Why Are Superbugs So Powerful?
Lots of brand medications exist today, but they are really all come from a certain of 15 classes of drugs that are able to attack bacteria. These medications work by either damaging the outer membranes of microbes or affecting their ability to reproduce. If bacteria manage to mutate, successfully resisting to a medication that is used to kill it, it also gains a property to resist the effects of all of the medicines using the same mechanism of action. This means that if bacteria survive once after being attacked by an antibiotic, this medication and all of other drugs from the same group will be unable to destroy the infection.
Bacteria compete against fungi, which emit special chemicals able to destroy the microbes. First antibiotics were developed using fungal chemicals. Bacteria did not want to give up and started mutating. The ability of bacteria to gain resistance is mostly achieved thanks to plasmids. Plasmids are promiscuous that can jump from one bacteria group to another, sharing the ability to resist to certain drugs between them. This plasmid sharing is a real hazard for people because it leads to forming superbugs.
Is It Possible to Prevent the Development of Superbugs by Destroying Plasmids?
Plasmids that are able to replicate without the bacteria housing them can jump to other bacterial species sharing with them the needed materials for antibiotic resistance.
If these plasmids are destroyed, the bacteria possessing them will become sensitive to antibiotics. This process of sharing is called plasmid incompatibility. One of the attempts to affect plasmids was made by Paul Hergenrother and his team. They aimed at looking for a synthetic molecule that would be able to do the same actions as plasmids.
They have reached a range of important results. For instance, they have achieved the full elimination of E. coli cells from pMU2403 plasmid thanks to apramycin, which made the bacteria sensitive to ampicillin.
Hergenrother and the members of his team continue their research about the effectiveness of plasmids against other antibiotic-resistant bacteria.
What Are the Most Dangerous Bacteria?
The following are considered the most dangerous bacteria because of the high antibiotic resistance:
- Acinetobacter baumannii. They are insensitive to carbapenems. These bacteria are able to cause many infections leading to hospitalization, including wound, pneumonia, or blood infections;
- Pseudomonas aeruginosa also resist They can cause ear infections, skin rashes, pneumonia, and blood infections;
- Enterobacteriaceae can be treated neither with cephalosporins nor carbapenems. This group of bacteria includes Salmonella and E. coli;
Although the bacteria causing tuberculosis are also highly dangerous, they are not on this list because there have been designed new antibiotics that are able to treat it.
What Can We Do about the Problem?
Of course, superbugs are a global problem, but each of us can do simple things to help in solving it. You can do the following actions:
- Wash your hands before preparing or having meals, after using the bathroom, after doing dirty tasks, such as gardening. Correspondingly, it is important to keep your hands clean after blowing your nose, sneezing, coughing, interacting with your pet, and visiting a sick person;
- Purchase vaccines.
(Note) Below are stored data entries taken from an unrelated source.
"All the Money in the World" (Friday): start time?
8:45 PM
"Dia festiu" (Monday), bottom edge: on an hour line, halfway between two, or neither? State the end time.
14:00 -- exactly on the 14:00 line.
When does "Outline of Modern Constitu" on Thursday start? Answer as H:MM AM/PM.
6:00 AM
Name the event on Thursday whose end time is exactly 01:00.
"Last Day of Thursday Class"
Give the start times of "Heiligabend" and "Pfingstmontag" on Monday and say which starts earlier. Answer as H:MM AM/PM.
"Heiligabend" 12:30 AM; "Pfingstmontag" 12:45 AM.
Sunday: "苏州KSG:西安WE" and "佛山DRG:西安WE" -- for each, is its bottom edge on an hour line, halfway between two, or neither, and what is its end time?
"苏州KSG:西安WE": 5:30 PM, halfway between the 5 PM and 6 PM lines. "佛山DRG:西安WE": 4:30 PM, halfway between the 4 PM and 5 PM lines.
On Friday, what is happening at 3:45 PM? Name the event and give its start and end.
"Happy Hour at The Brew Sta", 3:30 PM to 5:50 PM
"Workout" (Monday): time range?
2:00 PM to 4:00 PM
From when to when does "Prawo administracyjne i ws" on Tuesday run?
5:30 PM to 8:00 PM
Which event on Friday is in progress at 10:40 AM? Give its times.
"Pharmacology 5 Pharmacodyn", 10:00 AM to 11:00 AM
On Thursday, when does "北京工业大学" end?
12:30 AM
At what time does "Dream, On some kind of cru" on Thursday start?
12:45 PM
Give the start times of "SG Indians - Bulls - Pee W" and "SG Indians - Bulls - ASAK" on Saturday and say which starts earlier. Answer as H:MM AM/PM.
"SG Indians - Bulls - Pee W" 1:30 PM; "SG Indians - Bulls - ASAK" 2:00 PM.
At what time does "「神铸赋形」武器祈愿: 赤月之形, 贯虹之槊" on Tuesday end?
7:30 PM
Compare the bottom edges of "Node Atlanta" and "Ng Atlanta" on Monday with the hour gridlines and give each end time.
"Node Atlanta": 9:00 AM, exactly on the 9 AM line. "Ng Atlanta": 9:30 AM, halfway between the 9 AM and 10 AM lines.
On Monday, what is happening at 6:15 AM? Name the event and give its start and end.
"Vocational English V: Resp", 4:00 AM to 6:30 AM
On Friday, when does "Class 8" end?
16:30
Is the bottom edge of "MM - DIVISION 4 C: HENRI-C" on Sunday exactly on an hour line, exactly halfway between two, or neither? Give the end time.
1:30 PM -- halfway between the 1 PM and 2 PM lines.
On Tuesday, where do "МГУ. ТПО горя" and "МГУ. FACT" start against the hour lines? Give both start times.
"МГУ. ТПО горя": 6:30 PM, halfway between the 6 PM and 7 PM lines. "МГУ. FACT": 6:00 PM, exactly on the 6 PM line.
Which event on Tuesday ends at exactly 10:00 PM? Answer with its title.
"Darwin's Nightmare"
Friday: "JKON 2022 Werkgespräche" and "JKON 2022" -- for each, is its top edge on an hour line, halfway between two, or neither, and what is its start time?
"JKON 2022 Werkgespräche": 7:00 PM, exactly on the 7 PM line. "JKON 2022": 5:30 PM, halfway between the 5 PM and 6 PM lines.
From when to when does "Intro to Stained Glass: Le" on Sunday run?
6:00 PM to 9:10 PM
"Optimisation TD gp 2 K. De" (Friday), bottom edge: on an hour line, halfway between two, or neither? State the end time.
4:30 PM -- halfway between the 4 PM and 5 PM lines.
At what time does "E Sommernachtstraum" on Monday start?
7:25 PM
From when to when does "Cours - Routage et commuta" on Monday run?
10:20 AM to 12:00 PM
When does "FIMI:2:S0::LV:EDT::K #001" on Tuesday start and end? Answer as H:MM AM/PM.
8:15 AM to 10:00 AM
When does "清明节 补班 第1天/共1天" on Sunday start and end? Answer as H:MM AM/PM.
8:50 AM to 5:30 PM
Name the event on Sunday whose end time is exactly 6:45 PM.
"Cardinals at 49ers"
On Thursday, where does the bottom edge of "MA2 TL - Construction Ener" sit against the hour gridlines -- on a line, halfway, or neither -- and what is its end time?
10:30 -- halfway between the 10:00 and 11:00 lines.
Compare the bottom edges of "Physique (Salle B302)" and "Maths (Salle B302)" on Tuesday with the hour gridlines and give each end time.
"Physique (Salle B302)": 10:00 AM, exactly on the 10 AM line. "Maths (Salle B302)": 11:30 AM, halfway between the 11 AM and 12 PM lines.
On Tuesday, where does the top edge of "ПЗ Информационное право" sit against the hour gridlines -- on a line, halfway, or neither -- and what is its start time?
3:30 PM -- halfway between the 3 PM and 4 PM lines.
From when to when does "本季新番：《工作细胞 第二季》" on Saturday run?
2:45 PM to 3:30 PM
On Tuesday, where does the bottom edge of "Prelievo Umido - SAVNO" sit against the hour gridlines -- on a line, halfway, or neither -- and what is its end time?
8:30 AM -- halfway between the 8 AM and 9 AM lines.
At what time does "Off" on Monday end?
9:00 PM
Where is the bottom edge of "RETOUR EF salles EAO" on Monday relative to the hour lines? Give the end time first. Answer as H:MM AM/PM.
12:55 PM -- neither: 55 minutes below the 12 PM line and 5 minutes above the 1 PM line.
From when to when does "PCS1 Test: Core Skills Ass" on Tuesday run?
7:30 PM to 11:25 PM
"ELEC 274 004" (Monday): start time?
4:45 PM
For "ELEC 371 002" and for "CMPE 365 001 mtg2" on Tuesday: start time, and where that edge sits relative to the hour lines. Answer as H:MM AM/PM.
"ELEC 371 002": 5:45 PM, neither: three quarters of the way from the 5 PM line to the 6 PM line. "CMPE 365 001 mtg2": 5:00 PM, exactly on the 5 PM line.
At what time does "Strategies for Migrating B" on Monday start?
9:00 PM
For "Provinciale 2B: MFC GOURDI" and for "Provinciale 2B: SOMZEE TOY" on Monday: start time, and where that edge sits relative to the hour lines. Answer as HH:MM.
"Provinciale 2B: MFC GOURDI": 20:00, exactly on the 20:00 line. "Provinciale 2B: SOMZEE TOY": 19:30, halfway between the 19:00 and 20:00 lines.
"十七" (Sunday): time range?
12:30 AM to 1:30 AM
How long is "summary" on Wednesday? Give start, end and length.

If you have pneumonia, flu, or shingles, you become more sensitive to superbug infections;
- Do not overuse antibiotics because it is one of the main reasons for antibiotic resistance. It is important to use these medications only when it is absolutely needed. If you disagree with your healthcare provider who does not want to prescribe your with antibiotics, you should take a special test proving the need to use antibiotics. You should use antibiotics only as prescribed by your healthcare provider;
- You should only choose animal-based certified organic foods because lots of antibiotic resistance superbugs appear thanks to the use of antibiotics in agriculture to enhance the growth. That is why it is important to choose products with the label “USDA Certified Organic,” including poultry, eggs, dairy products, and meat.